Basically it is not able to excecute the hdstg2.img and netstg2.img files for some reason. I think because the PXE image is able to load and connect to the share and actually run the KS.CFG file there is probably a problem with either the ESX CD files have to be mounted and copied to the folder much like it is done under Linux which might be modifying some attributes of the files or it needs some additional settings in the KS.CFG.

I will post the details of my setup once I have it all working. The WDS I have configured it to deploy Windows OS to VM's and added the RIS to deploy the Syslinux PXE image because at present it is not possible to convert a .iso image into a .wim file which WDS uses to deploy to the client via PXE.

MP

Reply
0 Kudos
dinny
Expert
Expert

Yup - it would have been a problem that I encountered when I rebuilt the netstg2.img file.

I'm not sure it will help in your case - but if you're interested there's a whitepaper of what I did on the xtravirt.com site.

http://www.xtravirt.com/index.php?option=com_remository&Itemid=75&func=fileinfo&id=13

Where I mention doing a tar (as opposed to cp) to copy hidden files was where I found that particular issue.

But as you say - I suspect you have the same error message but a different cause?

Dinny

Reply
0 Kudos
DFATAnt
Enthusiast
Enthusiast

I have seen this message when I was using a ESX 3.01 boot image and trying to load an ESX 3.02 iso from the NFS share.

It sounds like this isn't your problem though

Reply
0 Kudos
MayurPatel
Expert
Expert

After trying different things I decided to drop the Windows NFS option and configured IIS instead. I can now delivery the ESX files and build the ESX server using RIS. Now I have to overcome how to update the ESX hostname, ip address, nameserver config details because I can't inject a ks.cfg file dynamically with these details. The only way it can be done is to pre-configure ks.cfg files for each new server and place it in the . This I think is very messy.

Check your understanding
1. Condense the paragraph of the ESX deployment thread that begins "I will post the details of my setup" into a short bulleted list, keeping its main facts.
2. Answer from the ESX deployment thread:
(a) Which two image files does the opening post say cannot be executed?
(b) What command does the whitepaper mention using instead of cp to copy hidden files?
(c) What did MayurPatel configure after dropping the Windows NFS option?
None of the items are needed for this work.

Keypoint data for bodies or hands
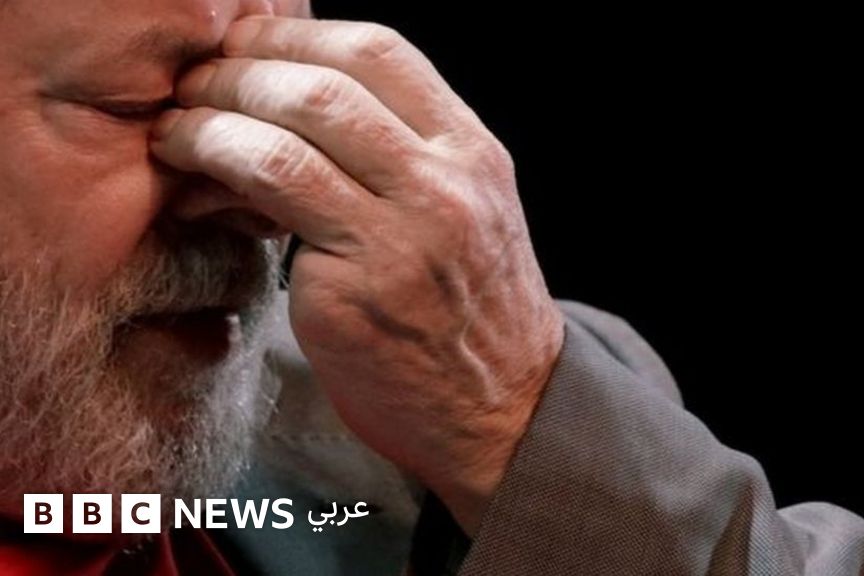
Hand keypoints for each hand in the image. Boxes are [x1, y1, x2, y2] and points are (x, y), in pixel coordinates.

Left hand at [150, 16, 564, 534]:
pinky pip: (271, 211)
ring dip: (211, 122)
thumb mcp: (465, 208)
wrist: (503, 408)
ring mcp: (402, 241)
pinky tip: (192, 192)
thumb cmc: (470, 306)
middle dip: (238, 70)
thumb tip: (299, 93)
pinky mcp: (355, 295)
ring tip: (176, 130)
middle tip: (194, 82)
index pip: (379, 50)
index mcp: (473, 154)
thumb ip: (404, 150)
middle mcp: (445, 187)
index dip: (296, 34)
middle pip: (323, 86)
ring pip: (287, 142)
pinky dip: (215, 183)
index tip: (246, 42)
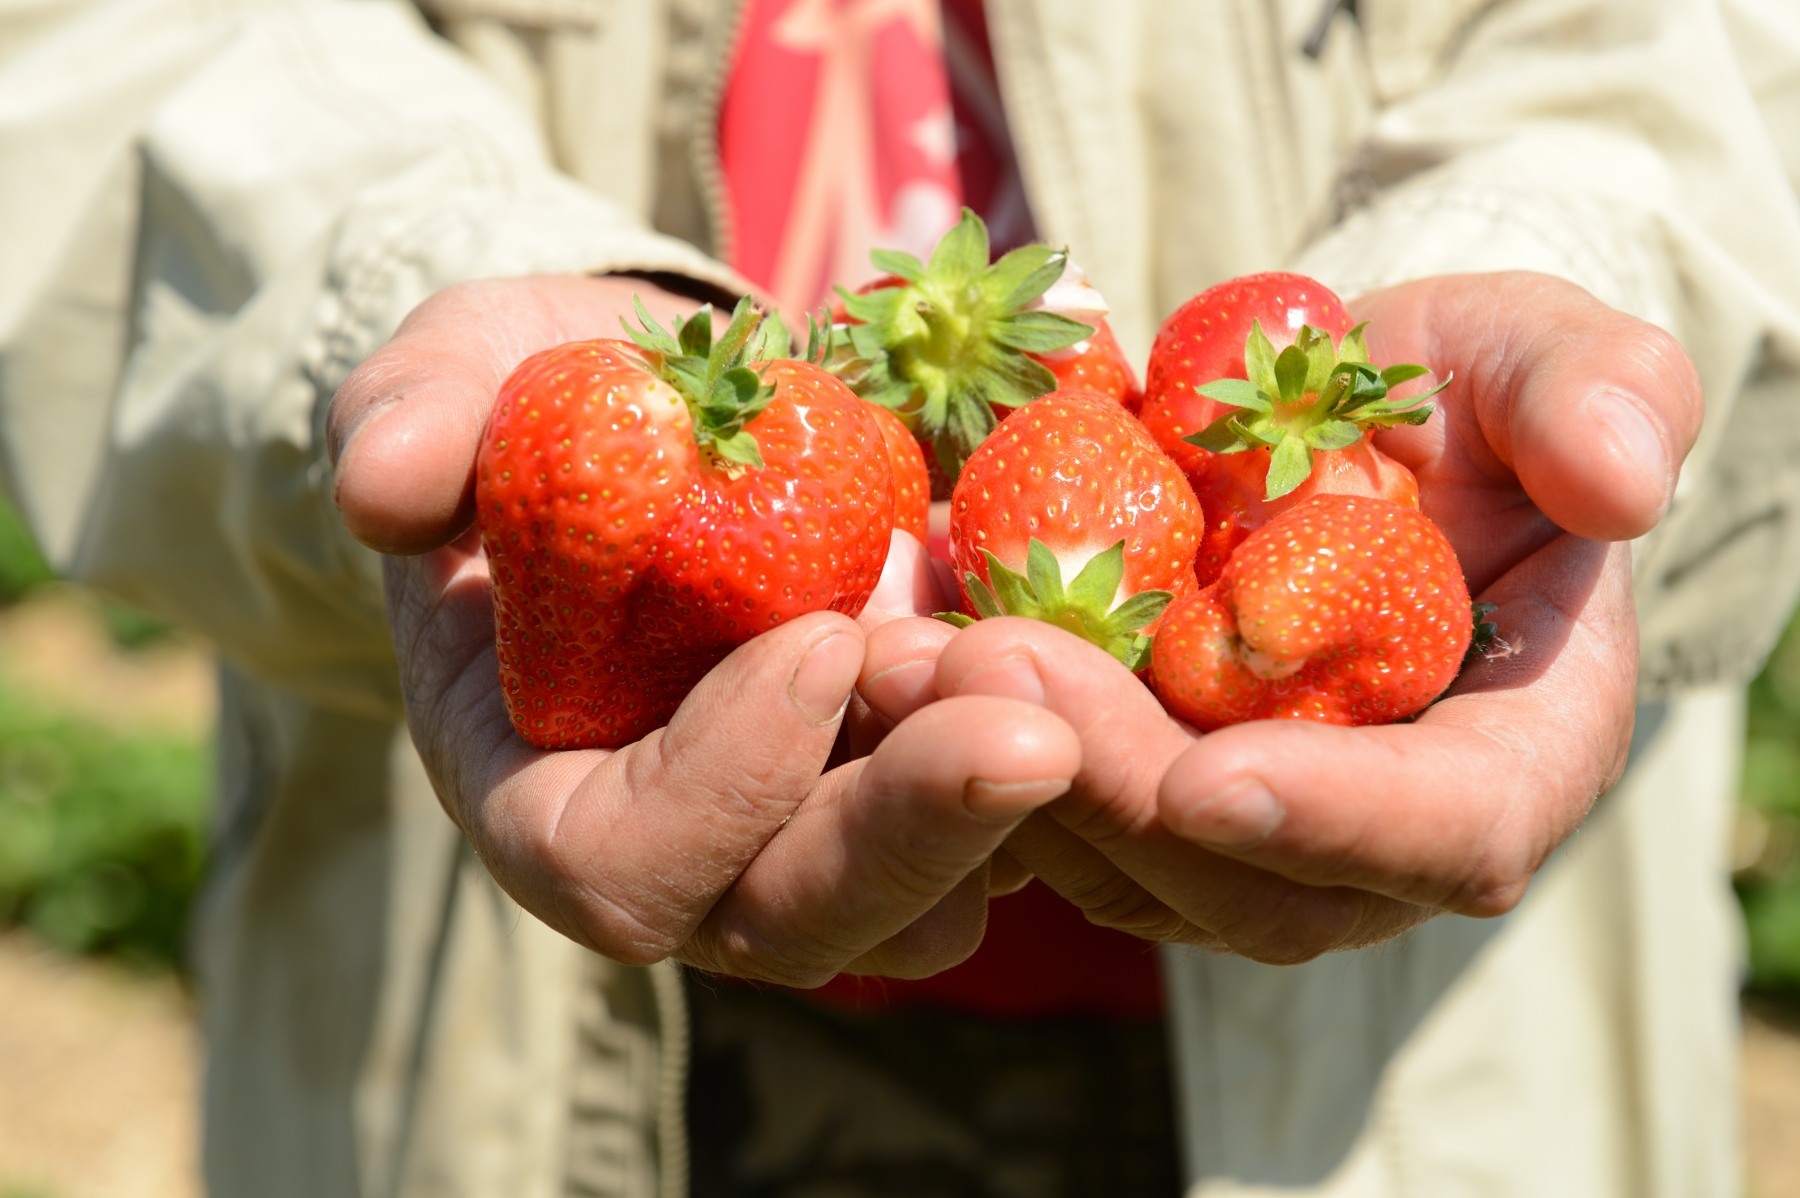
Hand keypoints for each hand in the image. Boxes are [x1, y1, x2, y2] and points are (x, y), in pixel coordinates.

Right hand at [330, 274, 1073, 983]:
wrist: (656, 414)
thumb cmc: (534, 412)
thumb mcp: (451, 386)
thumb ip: (410, 424)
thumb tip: (387, 484)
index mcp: (544, 786)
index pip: (614, 865)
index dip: (719, 783)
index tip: (820, 641)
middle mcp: (685, 844)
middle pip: (793, 921)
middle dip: (909, 832)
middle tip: (1025, 732)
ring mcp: (810, 823)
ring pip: (922, 904)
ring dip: (1001, 808)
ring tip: (1062, 675)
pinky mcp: (910, 774)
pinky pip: (1006, 824)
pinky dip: (1054, 752)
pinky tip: (1094, 648)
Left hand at [861, 271, 1703, 962]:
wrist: (1334, 427)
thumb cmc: (1458, 397)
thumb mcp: (1543, 357)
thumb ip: (1598, 400)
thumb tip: (1625, 484)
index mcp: (1502, 756)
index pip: (1446, 834)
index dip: (1336, 821)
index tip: (1217, 775)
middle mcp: (1358, 836)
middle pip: (1239, 873)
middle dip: (1110, 778)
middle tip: (991, 657)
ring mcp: (1229, 835)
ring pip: (1109, 860)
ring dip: (995, 769)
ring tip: (903, 645)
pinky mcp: (1122, 802)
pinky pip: (1031, 807)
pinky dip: (948, 737)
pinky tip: (880, 635)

Solutions by task
1.
- Setup details will be posted once everything is working.
- WDS is configured to deploy Windows OS to VMs.
- RIS was added to deploy the Syslinux PXE image.
- Reason: a .iso image currently cannot be converted into the .wim file that WDS uses to deploy to the client via PXE.

2.
(a) hdstg2.img and netstg2.img
(b) tar
(c) IIS